# Sunlight for a Basement Room



## prglor (May 30, 2007)

My wife wants me to finish a room for her in our unfinished basement. The problem is that she wants a window in her room and there are only two small windows in the basement and they are on the wrong side of the basement and will soon admit very little light because we are having a deck built over the top of them.

Our contractor tells us that installing a window would not be a good idea because there is not enough of the basement wall above ground so we'd have to dig down to install a window and window. We'd then have to remove a lot of soil on the lawn outside that wall which would be expensive and still have to worry about getting leakage into the basement in the future. Our basement is completely dry and we'd like to keep it that way and not do anything that might cause water problems.

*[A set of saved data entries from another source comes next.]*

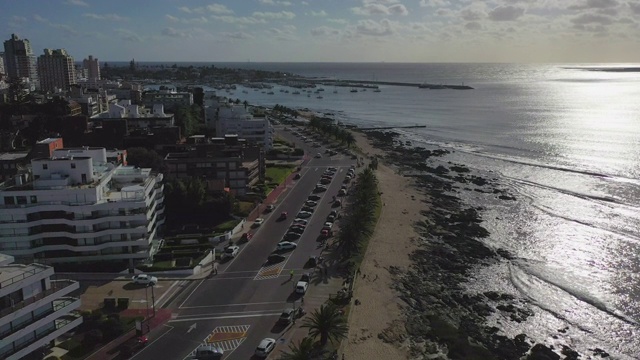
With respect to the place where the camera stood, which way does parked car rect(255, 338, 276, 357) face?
facing away from the viewer and to the right of the viewer

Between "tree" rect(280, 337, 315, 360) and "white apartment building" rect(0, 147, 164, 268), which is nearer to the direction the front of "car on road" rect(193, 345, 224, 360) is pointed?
the tree

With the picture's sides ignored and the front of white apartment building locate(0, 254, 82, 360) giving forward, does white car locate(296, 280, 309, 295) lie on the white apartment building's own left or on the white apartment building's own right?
on the white apartment building's own left

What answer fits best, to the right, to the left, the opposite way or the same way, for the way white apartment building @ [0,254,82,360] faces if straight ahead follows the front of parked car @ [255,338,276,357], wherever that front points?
to the right

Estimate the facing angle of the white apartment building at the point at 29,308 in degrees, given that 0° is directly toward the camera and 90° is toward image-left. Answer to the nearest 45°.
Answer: approximately 315°

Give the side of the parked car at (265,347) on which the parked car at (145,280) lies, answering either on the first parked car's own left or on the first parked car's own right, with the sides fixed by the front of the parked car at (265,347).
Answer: on the first parked car's own left

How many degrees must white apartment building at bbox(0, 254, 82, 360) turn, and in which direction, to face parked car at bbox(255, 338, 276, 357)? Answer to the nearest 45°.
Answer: approximately 45° to its left
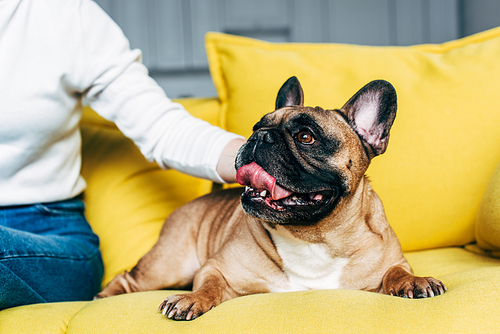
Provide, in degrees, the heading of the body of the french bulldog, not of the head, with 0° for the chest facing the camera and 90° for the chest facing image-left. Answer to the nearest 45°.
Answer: approximately 315°

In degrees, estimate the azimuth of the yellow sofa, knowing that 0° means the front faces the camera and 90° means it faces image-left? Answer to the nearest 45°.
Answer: approximately 0°
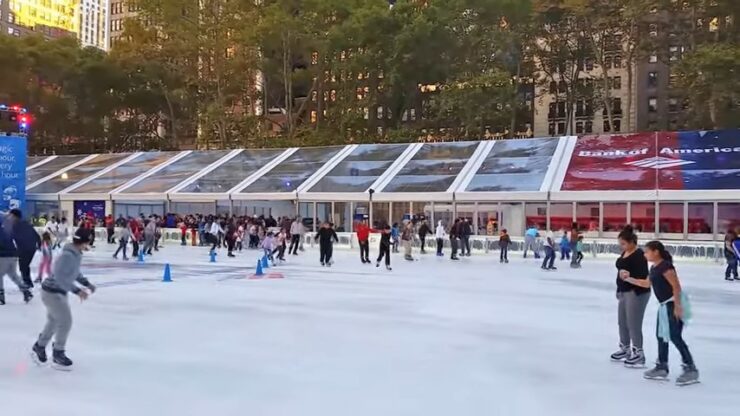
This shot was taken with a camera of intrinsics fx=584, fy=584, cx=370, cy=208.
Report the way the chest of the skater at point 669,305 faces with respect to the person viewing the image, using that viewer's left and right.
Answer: facing to the left of the viewer

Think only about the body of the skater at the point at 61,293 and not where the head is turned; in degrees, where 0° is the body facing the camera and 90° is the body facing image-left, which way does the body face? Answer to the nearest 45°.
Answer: approximately 270°

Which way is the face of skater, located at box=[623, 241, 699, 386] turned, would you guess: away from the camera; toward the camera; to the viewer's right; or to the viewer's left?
to the viewer's left

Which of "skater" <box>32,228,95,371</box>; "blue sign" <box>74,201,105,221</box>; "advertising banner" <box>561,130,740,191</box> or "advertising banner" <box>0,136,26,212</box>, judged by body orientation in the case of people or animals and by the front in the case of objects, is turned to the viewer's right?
the skater

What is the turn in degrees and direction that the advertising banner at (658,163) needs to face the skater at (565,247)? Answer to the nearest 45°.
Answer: approximately 45° to its right

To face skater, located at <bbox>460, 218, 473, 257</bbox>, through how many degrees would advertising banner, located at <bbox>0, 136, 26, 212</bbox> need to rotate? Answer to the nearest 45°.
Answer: approximately 45° to its left

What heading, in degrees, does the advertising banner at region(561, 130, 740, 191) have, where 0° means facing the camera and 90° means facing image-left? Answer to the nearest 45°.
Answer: approximately 0°

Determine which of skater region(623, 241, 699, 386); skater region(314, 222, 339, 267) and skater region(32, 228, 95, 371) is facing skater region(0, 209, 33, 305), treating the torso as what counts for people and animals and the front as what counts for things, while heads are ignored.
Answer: skater region(623, 241, 699, 386)

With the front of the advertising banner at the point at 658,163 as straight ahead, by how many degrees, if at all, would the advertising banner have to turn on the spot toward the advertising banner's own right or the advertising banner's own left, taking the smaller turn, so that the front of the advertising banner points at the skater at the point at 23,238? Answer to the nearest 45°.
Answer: approximately 45° to the advertising banner's own right

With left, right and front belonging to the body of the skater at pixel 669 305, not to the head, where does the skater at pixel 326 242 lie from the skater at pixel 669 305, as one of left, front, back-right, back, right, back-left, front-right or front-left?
front-right

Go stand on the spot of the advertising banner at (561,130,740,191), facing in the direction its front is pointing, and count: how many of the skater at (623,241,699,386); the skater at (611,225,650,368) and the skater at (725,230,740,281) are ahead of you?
3

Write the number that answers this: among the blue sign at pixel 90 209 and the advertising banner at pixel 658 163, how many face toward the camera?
2

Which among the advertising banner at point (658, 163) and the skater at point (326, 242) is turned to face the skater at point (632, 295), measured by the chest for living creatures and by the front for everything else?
the advertising banner

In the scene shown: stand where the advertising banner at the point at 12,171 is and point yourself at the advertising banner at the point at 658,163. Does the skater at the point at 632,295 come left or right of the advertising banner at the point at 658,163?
right
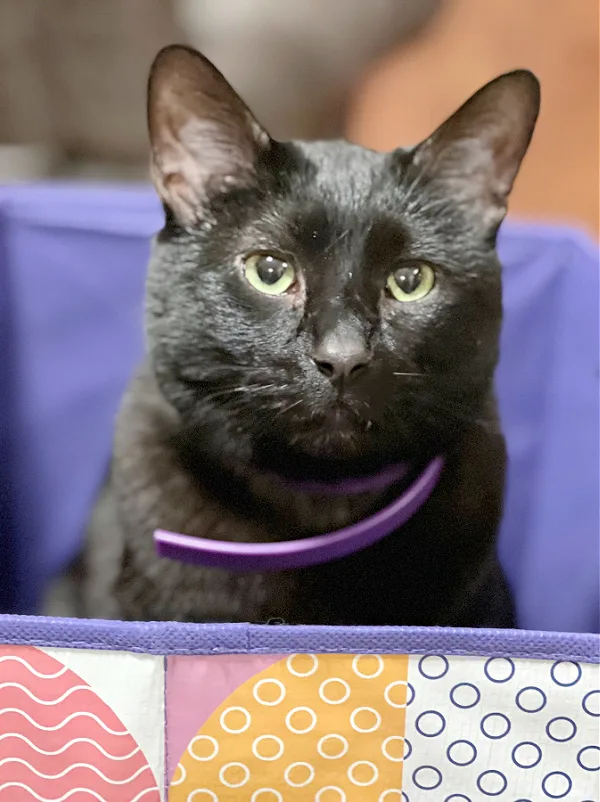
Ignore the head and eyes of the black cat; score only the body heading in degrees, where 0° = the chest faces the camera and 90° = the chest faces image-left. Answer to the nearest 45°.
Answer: approximately 0°
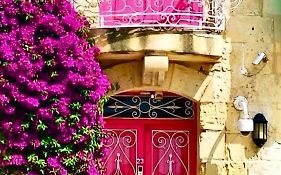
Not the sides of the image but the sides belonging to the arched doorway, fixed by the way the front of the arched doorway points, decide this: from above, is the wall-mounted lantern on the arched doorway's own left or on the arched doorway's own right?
on the arched doorway's own left

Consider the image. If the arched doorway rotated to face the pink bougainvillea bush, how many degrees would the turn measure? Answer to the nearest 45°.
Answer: approximately 45° to its right

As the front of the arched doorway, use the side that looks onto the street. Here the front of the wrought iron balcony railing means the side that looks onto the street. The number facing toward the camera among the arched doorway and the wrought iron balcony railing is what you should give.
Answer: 2

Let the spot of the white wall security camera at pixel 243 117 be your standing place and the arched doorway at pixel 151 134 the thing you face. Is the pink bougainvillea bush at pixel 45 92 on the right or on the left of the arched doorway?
left

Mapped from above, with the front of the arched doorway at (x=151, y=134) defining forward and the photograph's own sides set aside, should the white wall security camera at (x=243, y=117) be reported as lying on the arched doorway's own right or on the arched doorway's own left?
on the arched doorway's own left

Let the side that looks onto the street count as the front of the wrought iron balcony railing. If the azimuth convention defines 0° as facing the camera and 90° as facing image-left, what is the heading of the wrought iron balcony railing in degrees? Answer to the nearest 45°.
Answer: approximately 0°
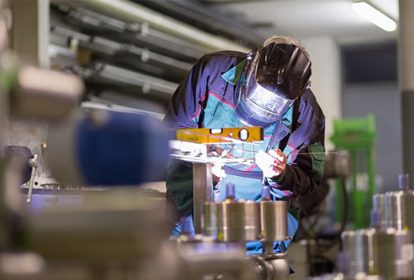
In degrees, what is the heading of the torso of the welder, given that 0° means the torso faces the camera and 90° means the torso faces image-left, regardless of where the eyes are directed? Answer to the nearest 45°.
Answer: approximately 0°

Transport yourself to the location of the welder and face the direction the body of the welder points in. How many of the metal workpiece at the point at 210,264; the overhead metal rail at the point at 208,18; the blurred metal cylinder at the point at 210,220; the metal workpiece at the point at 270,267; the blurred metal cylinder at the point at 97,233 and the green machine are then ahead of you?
4

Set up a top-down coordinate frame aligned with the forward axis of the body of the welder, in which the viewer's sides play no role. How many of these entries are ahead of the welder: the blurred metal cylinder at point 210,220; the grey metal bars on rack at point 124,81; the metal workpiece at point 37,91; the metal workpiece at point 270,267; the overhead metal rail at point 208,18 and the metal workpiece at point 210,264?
4

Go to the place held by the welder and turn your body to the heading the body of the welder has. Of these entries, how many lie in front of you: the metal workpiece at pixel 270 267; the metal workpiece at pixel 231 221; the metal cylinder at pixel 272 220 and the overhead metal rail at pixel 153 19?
3

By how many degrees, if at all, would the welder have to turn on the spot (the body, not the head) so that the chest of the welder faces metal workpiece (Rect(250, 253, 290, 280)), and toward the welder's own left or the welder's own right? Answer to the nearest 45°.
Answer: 0° — they already face it

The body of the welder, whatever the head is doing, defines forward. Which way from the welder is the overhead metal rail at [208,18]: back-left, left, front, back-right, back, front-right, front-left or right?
back

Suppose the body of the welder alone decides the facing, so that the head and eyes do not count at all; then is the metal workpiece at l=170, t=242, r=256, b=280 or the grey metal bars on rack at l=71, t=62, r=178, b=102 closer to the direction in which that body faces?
the metal workpiece

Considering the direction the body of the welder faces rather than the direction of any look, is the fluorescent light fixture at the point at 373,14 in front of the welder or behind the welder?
behind

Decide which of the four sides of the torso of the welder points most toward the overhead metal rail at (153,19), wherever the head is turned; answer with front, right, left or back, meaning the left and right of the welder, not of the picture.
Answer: back

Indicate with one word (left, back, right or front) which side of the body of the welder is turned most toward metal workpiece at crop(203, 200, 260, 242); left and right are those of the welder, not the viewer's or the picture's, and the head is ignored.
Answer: front
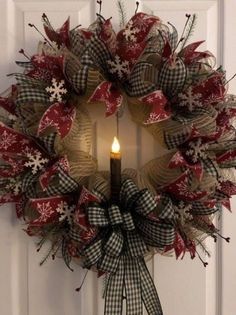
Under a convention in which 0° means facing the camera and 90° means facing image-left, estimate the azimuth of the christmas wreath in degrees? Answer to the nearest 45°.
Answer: approximately 0°
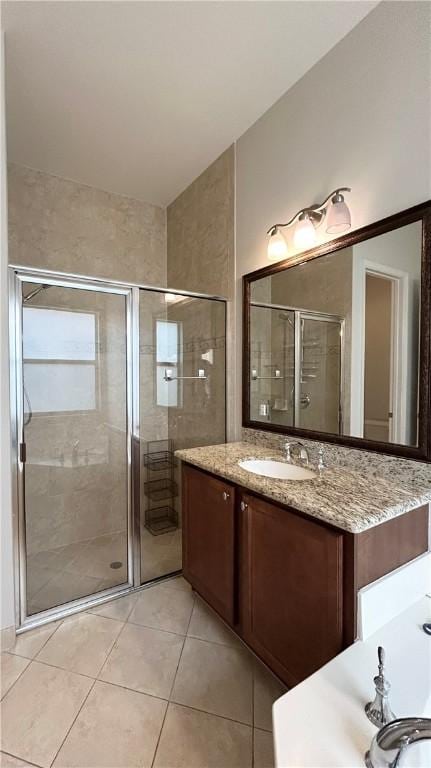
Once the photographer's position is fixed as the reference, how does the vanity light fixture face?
facing the viewer and to the left of the viewer

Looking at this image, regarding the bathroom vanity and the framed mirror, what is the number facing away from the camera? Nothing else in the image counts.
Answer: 0

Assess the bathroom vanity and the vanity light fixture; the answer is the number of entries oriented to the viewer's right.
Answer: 0

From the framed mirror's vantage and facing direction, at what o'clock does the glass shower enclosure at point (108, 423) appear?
The glass shower enclosure is roughly at 2 o'clock from the framed mirror.

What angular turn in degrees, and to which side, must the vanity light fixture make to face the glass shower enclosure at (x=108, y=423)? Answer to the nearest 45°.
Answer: approximately 45° to its right

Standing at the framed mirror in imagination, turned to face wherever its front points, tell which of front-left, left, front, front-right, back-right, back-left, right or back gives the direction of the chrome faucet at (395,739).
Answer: front-left

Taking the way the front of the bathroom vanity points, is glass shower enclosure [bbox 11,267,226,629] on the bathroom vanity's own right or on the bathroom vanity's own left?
on the bathroom vanity's own right
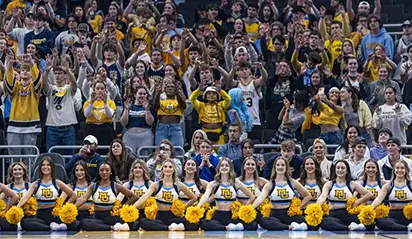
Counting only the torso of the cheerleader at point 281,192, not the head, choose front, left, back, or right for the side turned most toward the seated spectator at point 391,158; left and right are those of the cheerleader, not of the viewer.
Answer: left

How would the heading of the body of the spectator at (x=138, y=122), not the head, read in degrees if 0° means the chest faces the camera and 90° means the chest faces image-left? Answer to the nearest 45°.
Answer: approximately 0°

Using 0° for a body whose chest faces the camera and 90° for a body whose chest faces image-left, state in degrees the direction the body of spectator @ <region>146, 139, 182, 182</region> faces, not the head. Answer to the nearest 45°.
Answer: approximately 0°

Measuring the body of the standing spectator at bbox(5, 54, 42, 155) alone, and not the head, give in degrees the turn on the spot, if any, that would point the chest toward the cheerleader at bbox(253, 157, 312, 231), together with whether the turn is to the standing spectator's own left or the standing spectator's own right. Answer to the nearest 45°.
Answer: approximately 45° to the standing spectator's own left

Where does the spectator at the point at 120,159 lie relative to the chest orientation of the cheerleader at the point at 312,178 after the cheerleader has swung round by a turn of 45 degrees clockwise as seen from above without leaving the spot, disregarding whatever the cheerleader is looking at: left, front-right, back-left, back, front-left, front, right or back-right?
front-right
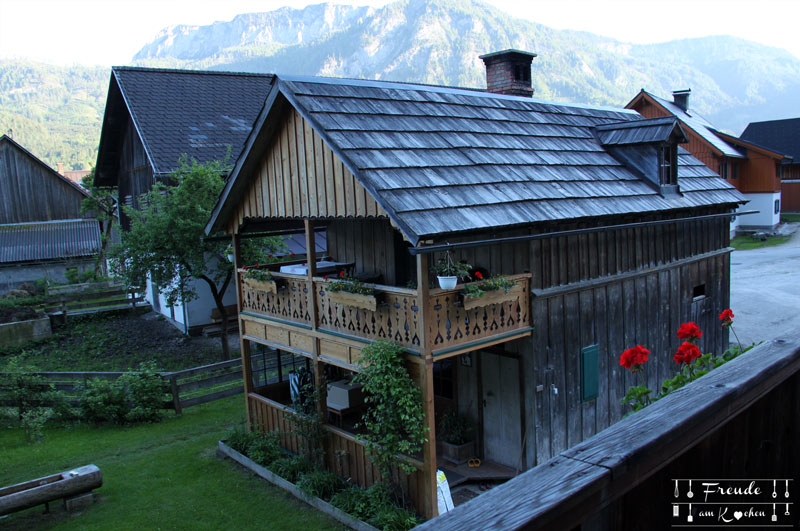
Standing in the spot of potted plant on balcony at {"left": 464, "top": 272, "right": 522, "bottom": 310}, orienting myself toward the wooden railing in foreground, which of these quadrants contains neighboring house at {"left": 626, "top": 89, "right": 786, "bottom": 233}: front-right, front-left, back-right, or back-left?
back-left

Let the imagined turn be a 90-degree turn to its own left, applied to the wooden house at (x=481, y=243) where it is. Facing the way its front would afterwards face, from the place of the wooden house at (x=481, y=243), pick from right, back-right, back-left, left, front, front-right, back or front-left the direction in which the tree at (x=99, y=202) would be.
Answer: back

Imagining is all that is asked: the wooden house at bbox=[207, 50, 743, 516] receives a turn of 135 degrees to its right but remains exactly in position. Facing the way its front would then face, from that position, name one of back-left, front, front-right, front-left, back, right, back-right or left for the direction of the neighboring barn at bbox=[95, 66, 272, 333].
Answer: front-left

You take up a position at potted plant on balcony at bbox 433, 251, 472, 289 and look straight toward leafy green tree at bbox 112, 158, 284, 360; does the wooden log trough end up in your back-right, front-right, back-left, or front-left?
front-left

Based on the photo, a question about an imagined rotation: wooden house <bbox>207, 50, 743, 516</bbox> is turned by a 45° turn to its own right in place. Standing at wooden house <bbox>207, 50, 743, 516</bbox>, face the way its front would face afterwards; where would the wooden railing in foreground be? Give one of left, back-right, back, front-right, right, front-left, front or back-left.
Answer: left

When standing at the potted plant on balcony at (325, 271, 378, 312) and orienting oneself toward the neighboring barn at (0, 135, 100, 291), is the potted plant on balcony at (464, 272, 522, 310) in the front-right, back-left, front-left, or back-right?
back-right

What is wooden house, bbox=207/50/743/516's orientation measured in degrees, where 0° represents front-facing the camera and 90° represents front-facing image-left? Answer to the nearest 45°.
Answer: approximately 45°
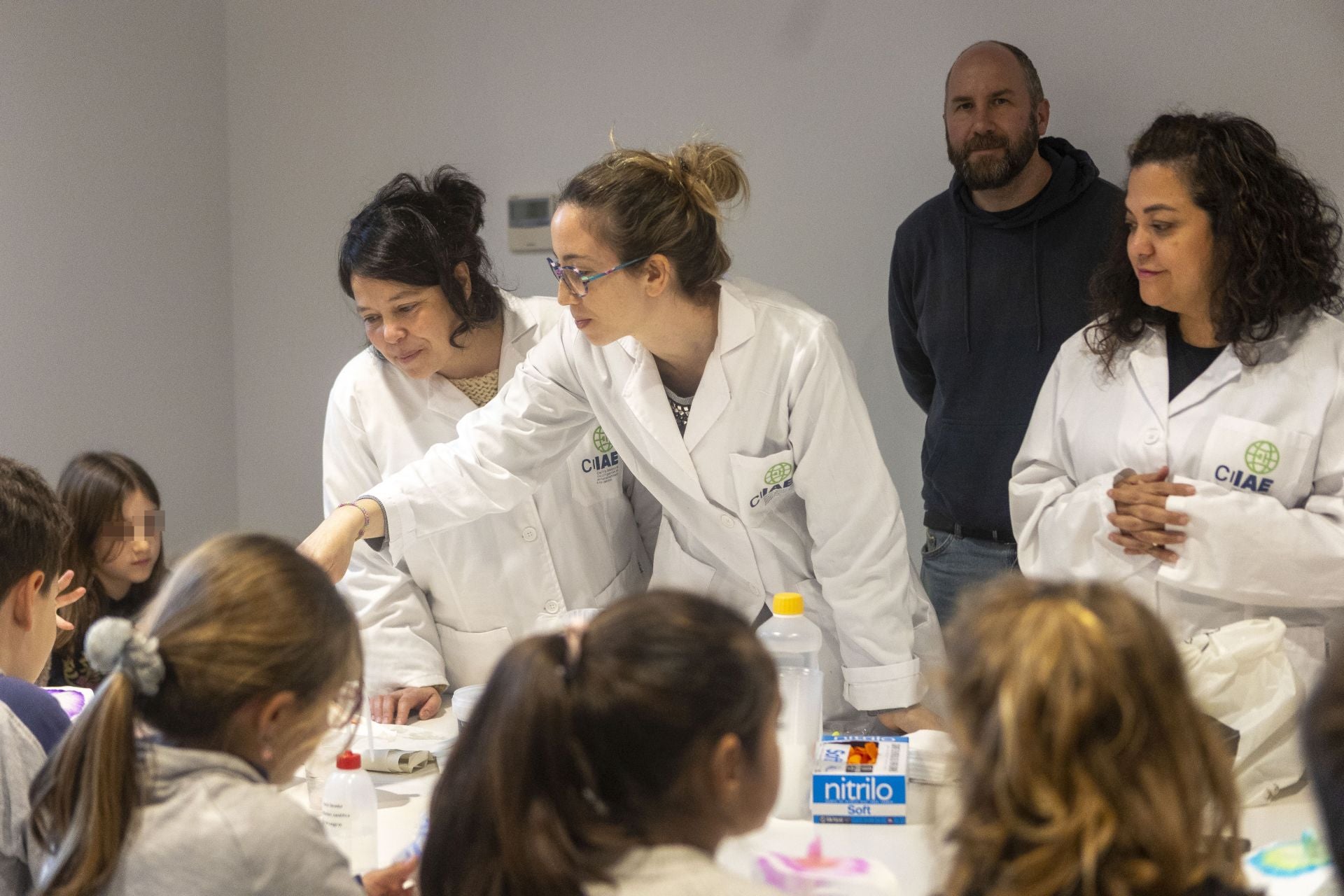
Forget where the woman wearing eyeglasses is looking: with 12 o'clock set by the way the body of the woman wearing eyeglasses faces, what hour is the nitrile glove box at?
The nitrile glove box is roughly at 10 o'clock from the woman wearing eyeglasses.

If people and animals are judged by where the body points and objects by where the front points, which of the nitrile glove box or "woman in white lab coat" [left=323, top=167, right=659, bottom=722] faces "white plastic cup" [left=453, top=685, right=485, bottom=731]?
the woman in white lab coat

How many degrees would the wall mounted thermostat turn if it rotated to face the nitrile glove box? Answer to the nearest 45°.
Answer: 0° — it already faces it

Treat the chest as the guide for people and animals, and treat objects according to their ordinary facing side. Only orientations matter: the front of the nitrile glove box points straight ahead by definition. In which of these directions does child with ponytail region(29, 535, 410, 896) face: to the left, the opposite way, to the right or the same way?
the opposite way

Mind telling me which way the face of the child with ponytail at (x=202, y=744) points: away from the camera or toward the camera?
away from the camera

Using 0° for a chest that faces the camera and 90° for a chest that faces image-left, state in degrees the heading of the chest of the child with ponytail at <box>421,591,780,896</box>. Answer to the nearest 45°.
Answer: approximately 225°

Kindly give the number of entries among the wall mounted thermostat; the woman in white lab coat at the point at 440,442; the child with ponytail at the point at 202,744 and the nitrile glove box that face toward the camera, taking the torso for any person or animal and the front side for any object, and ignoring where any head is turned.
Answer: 3

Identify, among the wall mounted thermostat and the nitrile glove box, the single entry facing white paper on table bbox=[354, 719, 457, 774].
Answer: the wall mounted thermostat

I've thought about using a light pipe to get daylight into her room but there is no path to get light from the room down into the basement. I'm wondering if there is a way to use a light pipe to direct light from the sidewall into the basement? The sidewall does extend above the ground about a foot so if a light pipe can direct light around two 90-degree angles, it could be installed through the basement wall and then down through a suspended ceiling into the room. Is this doable?


----------



## Termite (Apr 13, 2008)

A sun tunnel will add light if there is light going into it, but on the side of the house I don't think the benefit would be worth the trouble. Can you talk her into some nice new can lights or something a little more "electric"?


----------